Billy Lynn's Long Halftime Walk
- First edition
- Author: Ben Fountain
- Genre: Novel
- Publisher: Ecco Press
- Publication date: May 2012
- Publication place: United States
- Media type: Print (hardcover and paperback)
- Pages: 307
- ISBN: 978-0060885595

= Billy Lynn's Long Halftime Walk =

2012 novel by Ben Fountain

Billy Lynn's Long Halftime Walk is a satirical war novel written by Ben Fountain, which was published in early May 2012 by Ecco Press, a publishing imprint of HarperCollins. The novel chronicles the experience of a group of Iraq War veterans who are hailed as heroes and sent on a victory tour following their engagement in an intense firefight that happened to be caught on camera. Set during a single day, the story primarily focuses on Specialist Billy Lynn's perspective as he struggles to reconnect with his family and come to grips with the huge disconnect between the realities of the war at home and the war overseas as Bravo Squad is sent to participate in the Dallas Cowboys' Thanksgiving halftime show. The novel's primary themes include fraternity, the commercialization of war, and what it really means to support the war when the real costs are barely felt by the majority of US citizens at home.

A sharp satire, Billy Lynn's Long Halftime Walk is Fountain's first novel. It received highly positive reviews from critics and won several awards, including the National Book Critics Circle Award for Fiction and the Flaherty-Dunnan First Novel Prize. It was also a finalist for the 2012 National Book Award. The novel was especially praised for its dialogue and "pitch-perfect ear for American talk." A film adaptation of the novel directed by Ang Lee was released in November 2016.

== Plot ==
19-year-old Specialist Billy Lynn is part of an eight-man unit, Bravo Squad, fighting in Iraq. After key moments of a brief but intense fight anointed as "the Battle of Al-Ansakar Canal" are filmed by an embedded Fox News crew, Lynn and seven other surviving members return to the US hailed as war heroes. Lynn is awarded the Silver Star.

The squad is sent on a two-week nationwide Victory Tour by the Bush administration to evoke support for the war. The culmination of the Victory Tour is Bravo Squad's invitation to attend the Dallas Cowboys' Thanksgiving game as the team's guests and to make an appearance during the halftime show with Destiny's Child. The squad is also accompanied by Albert Ratner, a veteran Hollywood producer who has attached himself to Bravo Squad and is trying to help them sell the rights of their story to a movie studio. Albert hopes to secure Cowboys owner Norman Oglesby as a major investor for the film project, and while Norman is interested in the project he reduces Albert's initial offer for Bravo Squad's story from $100,000 apiece to $5,500 each.

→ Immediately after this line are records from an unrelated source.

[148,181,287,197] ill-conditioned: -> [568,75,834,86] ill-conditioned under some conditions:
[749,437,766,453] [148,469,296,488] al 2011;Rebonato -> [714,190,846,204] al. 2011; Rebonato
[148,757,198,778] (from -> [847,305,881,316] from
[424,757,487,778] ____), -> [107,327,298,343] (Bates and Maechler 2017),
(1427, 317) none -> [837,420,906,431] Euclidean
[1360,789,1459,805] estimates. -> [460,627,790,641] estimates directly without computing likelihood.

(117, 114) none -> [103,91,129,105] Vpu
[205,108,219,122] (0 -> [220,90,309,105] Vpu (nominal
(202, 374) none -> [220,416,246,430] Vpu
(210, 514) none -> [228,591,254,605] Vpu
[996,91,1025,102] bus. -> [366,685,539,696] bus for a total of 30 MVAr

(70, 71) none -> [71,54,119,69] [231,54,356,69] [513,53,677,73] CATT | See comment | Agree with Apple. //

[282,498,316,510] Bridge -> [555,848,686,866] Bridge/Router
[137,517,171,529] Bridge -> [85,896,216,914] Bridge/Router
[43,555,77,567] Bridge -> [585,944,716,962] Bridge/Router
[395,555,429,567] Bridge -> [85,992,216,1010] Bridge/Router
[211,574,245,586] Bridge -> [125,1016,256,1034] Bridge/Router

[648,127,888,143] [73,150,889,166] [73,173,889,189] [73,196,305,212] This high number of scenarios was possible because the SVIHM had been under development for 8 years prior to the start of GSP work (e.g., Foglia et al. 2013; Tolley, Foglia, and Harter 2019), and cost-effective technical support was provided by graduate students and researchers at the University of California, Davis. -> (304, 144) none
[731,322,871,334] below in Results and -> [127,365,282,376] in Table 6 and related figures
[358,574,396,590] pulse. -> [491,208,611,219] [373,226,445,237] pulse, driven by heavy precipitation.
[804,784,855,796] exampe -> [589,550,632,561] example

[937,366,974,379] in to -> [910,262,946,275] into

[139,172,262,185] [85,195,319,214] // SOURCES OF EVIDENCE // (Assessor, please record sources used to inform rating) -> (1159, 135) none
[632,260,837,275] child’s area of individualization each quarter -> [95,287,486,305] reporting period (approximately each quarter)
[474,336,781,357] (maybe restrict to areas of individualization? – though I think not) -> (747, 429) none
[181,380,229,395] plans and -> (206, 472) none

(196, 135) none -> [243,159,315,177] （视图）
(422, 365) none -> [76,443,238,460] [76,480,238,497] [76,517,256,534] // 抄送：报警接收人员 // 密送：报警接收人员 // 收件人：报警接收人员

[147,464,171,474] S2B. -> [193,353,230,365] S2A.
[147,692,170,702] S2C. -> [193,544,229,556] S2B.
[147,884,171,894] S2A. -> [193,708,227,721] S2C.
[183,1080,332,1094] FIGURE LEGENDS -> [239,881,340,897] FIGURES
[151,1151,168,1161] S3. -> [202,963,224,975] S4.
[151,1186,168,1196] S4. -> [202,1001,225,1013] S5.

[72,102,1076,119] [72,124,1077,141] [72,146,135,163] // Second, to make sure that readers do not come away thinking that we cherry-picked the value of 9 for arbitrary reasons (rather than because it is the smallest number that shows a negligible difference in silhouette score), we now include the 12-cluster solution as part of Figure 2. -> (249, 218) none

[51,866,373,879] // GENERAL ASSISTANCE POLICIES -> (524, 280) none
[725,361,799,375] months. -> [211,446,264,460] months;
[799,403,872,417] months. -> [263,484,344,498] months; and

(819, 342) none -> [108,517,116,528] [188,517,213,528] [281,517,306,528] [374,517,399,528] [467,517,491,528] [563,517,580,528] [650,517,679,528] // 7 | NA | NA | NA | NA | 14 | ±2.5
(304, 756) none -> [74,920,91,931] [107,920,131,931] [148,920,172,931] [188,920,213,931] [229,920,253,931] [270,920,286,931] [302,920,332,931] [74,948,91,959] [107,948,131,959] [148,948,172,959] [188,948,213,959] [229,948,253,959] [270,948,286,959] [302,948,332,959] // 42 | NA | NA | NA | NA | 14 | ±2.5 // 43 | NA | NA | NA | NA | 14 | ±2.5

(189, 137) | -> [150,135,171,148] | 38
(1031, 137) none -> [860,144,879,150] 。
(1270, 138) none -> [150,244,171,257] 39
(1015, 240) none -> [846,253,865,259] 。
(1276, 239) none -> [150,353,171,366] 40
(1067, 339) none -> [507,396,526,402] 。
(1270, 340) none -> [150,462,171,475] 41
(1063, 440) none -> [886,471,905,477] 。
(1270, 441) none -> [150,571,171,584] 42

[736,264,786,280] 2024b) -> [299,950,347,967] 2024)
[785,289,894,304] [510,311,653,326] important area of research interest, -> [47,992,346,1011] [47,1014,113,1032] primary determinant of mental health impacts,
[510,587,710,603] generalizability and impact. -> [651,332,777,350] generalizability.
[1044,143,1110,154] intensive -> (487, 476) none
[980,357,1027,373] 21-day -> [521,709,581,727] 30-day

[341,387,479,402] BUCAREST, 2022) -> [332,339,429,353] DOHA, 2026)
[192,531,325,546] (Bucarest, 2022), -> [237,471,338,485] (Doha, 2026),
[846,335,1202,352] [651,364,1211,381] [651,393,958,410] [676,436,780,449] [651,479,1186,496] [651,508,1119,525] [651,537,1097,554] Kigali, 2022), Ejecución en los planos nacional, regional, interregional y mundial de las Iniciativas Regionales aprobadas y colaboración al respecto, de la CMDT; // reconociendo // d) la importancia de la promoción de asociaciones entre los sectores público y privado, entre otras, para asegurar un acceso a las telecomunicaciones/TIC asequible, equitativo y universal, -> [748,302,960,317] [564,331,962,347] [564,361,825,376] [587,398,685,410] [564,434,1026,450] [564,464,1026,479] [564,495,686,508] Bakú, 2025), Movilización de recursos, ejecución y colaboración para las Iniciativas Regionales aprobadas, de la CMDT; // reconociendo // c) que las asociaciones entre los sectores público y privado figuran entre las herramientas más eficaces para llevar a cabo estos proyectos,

It is later revealed that following the Victory Tour, the government has not relieved the men of their duty for their achievements and they are to return to Iraq. A long flashback section of the book relays an earlier visit Lynn spends with his family in small-town Texas where his sister encourages him to consider abandoning the army and refusing to return to fight in Iraq.

As the book progresses, Lynn begins to express disenchantment with the treatment of supposed war heroes from American citizens who have seen nothing of war. He engages in a fight, has revelations about his family and how he was raised, reconsiders past decisions, and reminisces about dead comrades, including Shroom, the sergeant who died in Billy's arms in Iraq. As Lynn's time in the US and at the Cowboys' stadium wraps to a close, he experiences a lusty and intimate romance with a cheerleader on the team. However, she becomes shocked and noticeably shaken when he informs her that he is to return to duty despite his squad's accomplishments. She reassures him she wants to stay in contact and that they will make it work, but he is not so optimistic: he figures that people do not want to wait years for a soldier to return home. As he leaves, he finds comfort in his comrades and friends, who accompany him as they leave Texas Stadium.

== Film adaptation ==

A movie based on the novel premiered at the New York Film Festival on October 14, 2016, and was theatrically released in the United States on November 11, 2016. Directed by Ang Lee, the film starred Joe Alwyn in the title role.